Of course, much as been made of the new generation that is entering the workforce in terms of their intimate knowledge of computers and mobile devices. But I think that this is been overblown as a driver, in that the use of mobile learning needs to make business sense rather than simply catering to the desires of a new set of workers. Yet, there’s no denying that many of us, and all ages, become very attached to our mobile phones and tablets. There’s even a psychiatric condition called “nomophobia” to describe those who become anxious when not in the presence of their mobile phone, or when their batteries run out. The British Post Office has actually done a research study on this condition.
Finally, and perhaps most importantly for the corporate training audience, there are solid business reasons for the adoption of mobile learning. First, the widespread deployment of mobile phones means that an infrastructure for mobile learning is already in place. This means that there is already a communication device in the pockets of most workers, with access to email, texting and the Internet.

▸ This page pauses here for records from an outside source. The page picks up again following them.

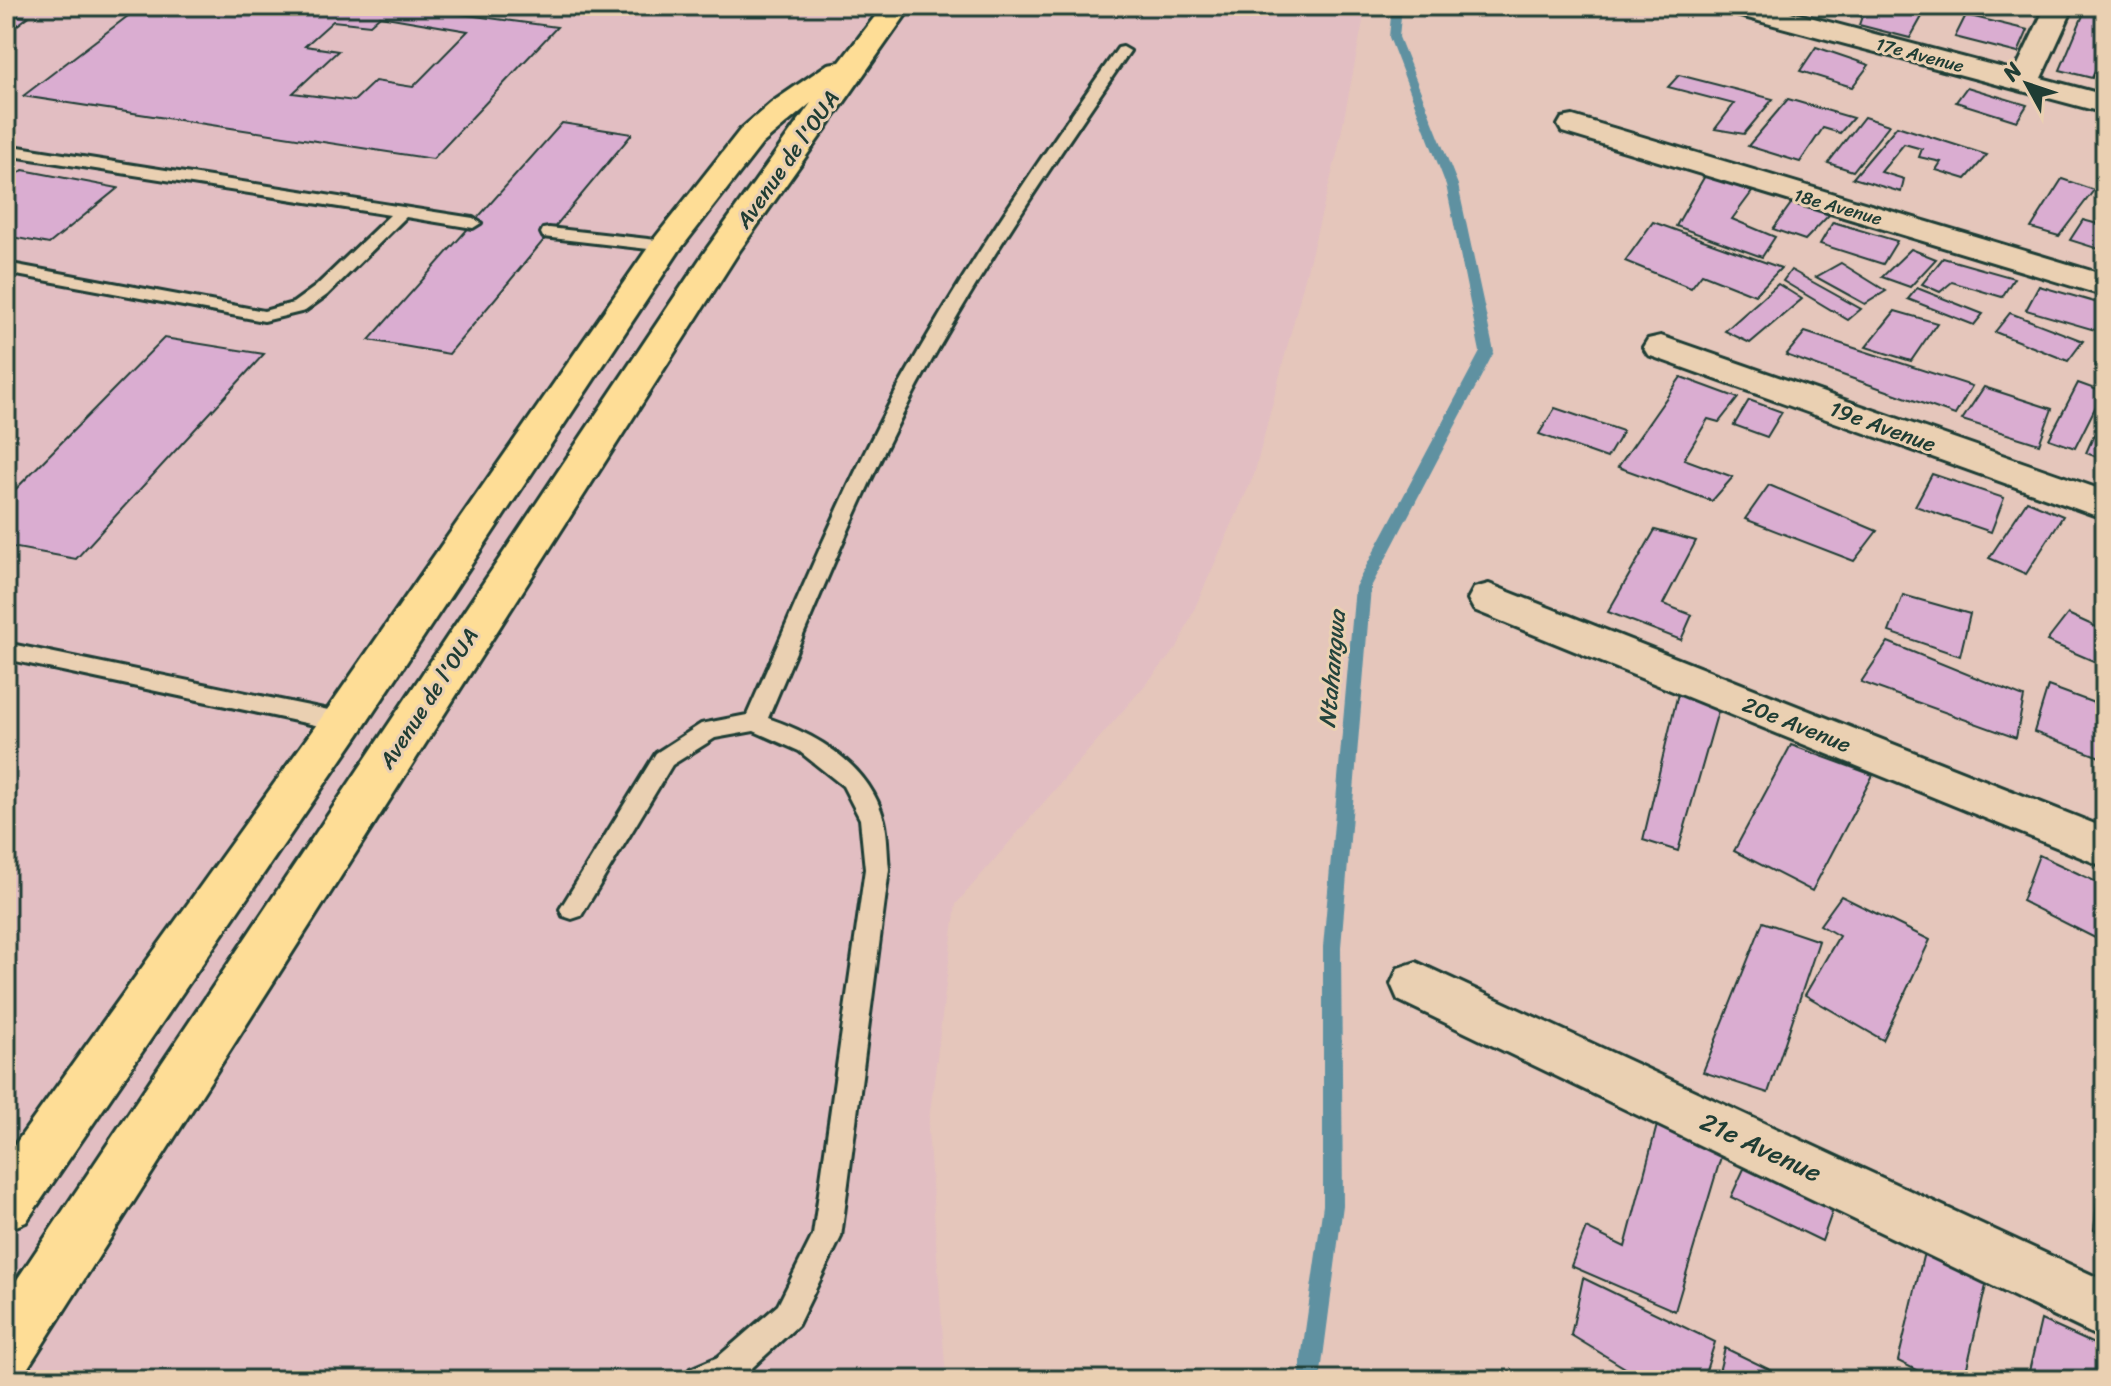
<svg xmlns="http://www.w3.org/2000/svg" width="2111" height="1386" viewBox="0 0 2111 1386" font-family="Sriracha,sans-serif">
  <rect width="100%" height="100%" fill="#e5c6bb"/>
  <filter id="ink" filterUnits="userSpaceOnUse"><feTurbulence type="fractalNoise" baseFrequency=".0125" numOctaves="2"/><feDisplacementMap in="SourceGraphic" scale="16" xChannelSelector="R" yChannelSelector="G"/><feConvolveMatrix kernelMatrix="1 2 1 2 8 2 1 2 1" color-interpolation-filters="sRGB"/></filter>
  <g filter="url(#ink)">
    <polygon fill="#e2bec2" points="6,6 1366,6 1337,154 1254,475 1177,648 956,904 928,1129 946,1380 6,1380"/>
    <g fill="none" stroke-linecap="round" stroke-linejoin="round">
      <polygon fill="#5f91a1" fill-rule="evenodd" points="1392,6 1402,6 1399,37 1458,185 1494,352 1371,587 1341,947 1343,1205 1320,1380 1298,1380 1323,1205 1323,947 1355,587 1480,352 1446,185 1389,37"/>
    </g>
    <g fill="#daadd1" stroke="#1f3d34" stroke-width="2" fill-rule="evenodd">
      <path d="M141,6H401L557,27L433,159L23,96ZM380,16L468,31L413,87L375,81L354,101L293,93L338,51L305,46L333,21L370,25Z"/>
      <polygon points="1825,6 1899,6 1924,13 1910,38 1859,25 1862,16"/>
      <polygon points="2086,8 2105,12 2105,50 2092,78 2060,70"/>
      <polygon points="6,15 28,17 6,34"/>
      <polygon points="1966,15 2028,30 2018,53 1955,37"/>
      <polygon points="1816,47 1869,65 1852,87 1800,71"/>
      <polygon points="1679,75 1773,99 1744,134 1715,129 1734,104 1668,87"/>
      <polygon points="1967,87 2027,105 2017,121 1956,102"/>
      <polygon points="1788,99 1853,118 1840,133 1823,128 1800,162 1748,146"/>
      <polygon points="1864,117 1889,125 1853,171 1828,163"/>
      <polygon points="562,123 632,134 449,354 369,340"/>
      <polygon points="1897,126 1987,155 1966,179 1936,170 1941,162 1919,157 1922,149 1904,144 1881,172 1904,179 1901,192 1853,178"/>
      <polygon points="23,170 118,188 49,244 6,236 6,183"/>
      <polygon points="1706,174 1752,192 1732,219 1775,237 1762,257 1676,226"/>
      <polygon points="2062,179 2094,190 2059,236 2031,228"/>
      <polygon points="1793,201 1831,213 1805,240 1773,229"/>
      <polygon points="2083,220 2105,226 2105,251 2070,240"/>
      <polygon points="1653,222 1781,268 1755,295 1702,274 1691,288 1625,261"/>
      <polygon points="1833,222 1897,241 1883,264 1820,244"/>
      <polygon points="1911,249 1936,259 1910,287 1882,277"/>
      <polygon points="1943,258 2014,278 2002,297 1952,282 1940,292 1922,284"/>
      <polygon points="1841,263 1886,291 1865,304 1816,277"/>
      <polygon points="1791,270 1861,309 1848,320 1783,281"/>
      <polygon points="1778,284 1802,299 1750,343 1725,331"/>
      <polygon points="2039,286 2105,305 2105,333 2026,310"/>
      <polygon points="1917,288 1983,314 1974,325 1908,299"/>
      <polygon points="1895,311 1937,323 1911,361 1866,347"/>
      <polygon points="2010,313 2083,341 2068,361 1995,332"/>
      <polygon points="1805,332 1972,386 1955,415 1786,355"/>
      <polygon points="164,338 264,354 76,559 6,546 6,499"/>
      <polygon points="1681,377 1738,398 1719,422 1708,419 1684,459 1733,477 1712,501 1618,467"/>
      <polygon points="2078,383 2103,392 2075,448 2049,439"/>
      <polygon points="1984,387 2052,409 2039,444 1962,420"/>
      <polygon points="1749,400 1782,412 1767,437 1734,425"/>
      <polygon points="1555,408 1623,431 1607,458 1539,434"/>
      <polygon points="2105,410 2105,460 2086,453"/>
      <polygon points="1932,474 2004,498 1991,532 1915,506"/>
      <polygon points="1769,485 1877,531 1854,561 1745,519"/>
      <polygon points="2027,501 2063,516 2026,574 1989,558"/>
      <polygon points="1655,530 1696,541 1663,604 1692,615 1681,640 1608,612"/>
      <polygon points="1903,595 1970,614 1960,656 1889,632"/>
      <polygon points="2068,614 2105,631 2105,666 2047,641"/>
      <polygon points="1888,642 2024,697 2016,738 1861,682"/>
      <polygon points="2048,686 2105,707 2105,759 2034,732"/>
      <polygon points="1679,689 1720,704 1678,851 1643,840"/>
      <polygon points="1791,745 1873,775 1812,891 1734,851"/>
      <polygon points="2039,855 2105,886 2105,943 2022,901"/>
      <polygon points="1841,896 1930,940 1883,1040 1805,995 1839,936 1820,925"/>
      <polygon points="1763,922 1819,941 1768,1093 1703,1072"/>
      <polygon points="1657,1125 1723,1150 1675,1311 1571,1266 1586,1228 1625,1247"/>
      <polygon points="2105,1127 2105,1234 2094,1230"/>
      <polygon points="1747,1162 1835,1204 1822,1241 1731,1197"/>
      <polygon points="1925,1248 1988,1277 1964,1380 1936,1380 1898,1361"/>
      <polygon points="1583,1278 1715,1342 1703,1380 1645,1380 1571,1335"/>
      <polygon points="2041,1320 2105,1349 2105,1380 2027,1380"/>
      <polygon points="1725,1348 1791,1380 1717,1380"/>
    </g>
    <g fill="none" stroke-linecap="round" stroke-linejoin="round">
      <defs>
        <g id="service">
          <path d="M1123,47L1130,51C1055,160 981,269 918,385C861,492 816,606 768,718C817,735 870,765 884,820C888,836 887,853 889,869L841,1237L798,1325L740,1379L686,1380L690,1369L718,1357L778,1305L813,1235L865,869L860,819L843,786L799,751L754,731L715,738L672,765L581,916L572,919L563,916L560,909L656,753L701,724L747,715C796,604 842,491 900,384C965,267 1041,157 1118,48Z"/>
          <polygon points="6,145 473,218 481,223 473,228 406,217 327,295 305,311 264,321 6,273 6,263 264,311 293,303 315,287 390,215 6,155"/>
          <polygon points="549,228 666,241 674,246 666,251 543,237 541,233 543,229"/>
          <polygon points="6,643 343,713 351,716 354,722 351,728 343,731 6,659"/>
        </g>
        <g id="minor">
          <polygon points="1721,6 1768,6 2015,71 2046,6 2074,6 2041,78 2105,95 2105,113 1725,12"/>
          <polygon points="1573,116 2105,275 2105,296 1562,132 1558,125 1562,118"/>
          <polygon points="1661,336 2105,491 2105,519 1648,355 1643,347 1648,339"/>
          <polygon points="1489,584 2105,828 2105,867 1474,610 1468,599 1474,588"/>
          <polygon points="1416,962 2105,1281 2105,1340 1398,1000 1391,984 1398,968"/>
        </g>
        <polygon id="primary" points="883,6 912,6 740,250 27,1369 6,1378 6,1296 706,250 811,103 762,144 679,251 359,734 26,1222 6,1230 6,1157 327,710 654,239 740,130 771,103 828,64 840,62"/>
      </defs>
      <use href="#service" stroke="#1f3d34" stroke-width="6"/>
      <use href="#minor" stroke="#1f3d34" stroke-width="6"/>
      <use href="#primary" stroke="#1f3d34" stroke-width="6"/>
      <use href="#service" fill="#ead0b2" fill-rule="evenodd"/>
      <use href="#minor" fill="#ead0b2" fill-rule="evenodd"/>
      <use href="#primary" fill="#fedd96" fill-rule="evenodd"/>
    </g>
  </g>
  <g text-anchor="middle" stroke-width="6" stroke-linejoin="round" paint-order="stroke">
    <g font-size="18" fill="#1f3d34" stroke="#ead0b2">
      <text transform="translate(1920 55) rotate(15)" y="6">17e Avenue</text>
      <text transform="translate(1838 207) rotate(16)" y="6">18e Avenue</text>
    </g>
    <g font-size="22" fill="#1f3d34" stroke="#ead0b2">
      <text transform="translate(787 159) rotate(-55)" y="8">Avenue de l'OUA</text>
      <text transform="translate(1883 426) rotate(20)" y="8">19e Avenue</text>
      <text transform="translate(428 698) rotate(-57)" y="8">Avenue de l'OUA</text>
      <text transform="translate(1797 724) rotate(22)" y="8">20e Avenue</text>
    </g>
    <g font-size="24" font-style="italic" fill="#24443d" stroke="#ead0b2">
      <text transform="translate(1332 669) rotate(-85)" y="8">Ntahangwa</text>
    </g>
    <g font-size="26" fill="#1f3d34" stroke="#ead0b2">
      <text transform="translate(1761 1147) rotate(25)" y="9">21e Avenue</text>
    </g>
  </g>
  <rect width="2111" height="1386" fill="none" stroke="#ead0b2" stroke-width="32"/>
  <rect x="16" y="16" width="2079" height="1354" fill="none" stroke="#1f3d34" stroke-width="3" filter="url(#ink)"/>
  <g transform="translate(2027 84) rotate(310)" stroke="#ead0b2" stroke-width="6" paint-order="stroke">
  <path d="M0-6L14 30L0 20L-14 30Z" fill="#1f3d34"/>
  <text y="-12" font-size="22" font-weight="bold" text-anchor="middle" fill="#1f3d34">N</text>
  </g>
</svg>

Mobile learning, when properly designed, can be described as “just in time, just enough and just for me.” Researchers have found that it improves retention in learning, because what is learned is relevant to the situation at hand. Mobile learning has the potential to leverage the “idle time” of workers on the move, who would likely otherwise be unproductive. On the other hand, people need time off, and the use of mobile learning can be seen in some situations as a way of unfairly increasing workloads without compensation.
Mobile learning has potential to change the way people work together. It can result in increased collaboration and sense of community, and give employees up-to-date information that they need in their jobs. At the same time, such information can be personalized and contextualized according to each person’s work situation. In short, mobile learning has “come of age.”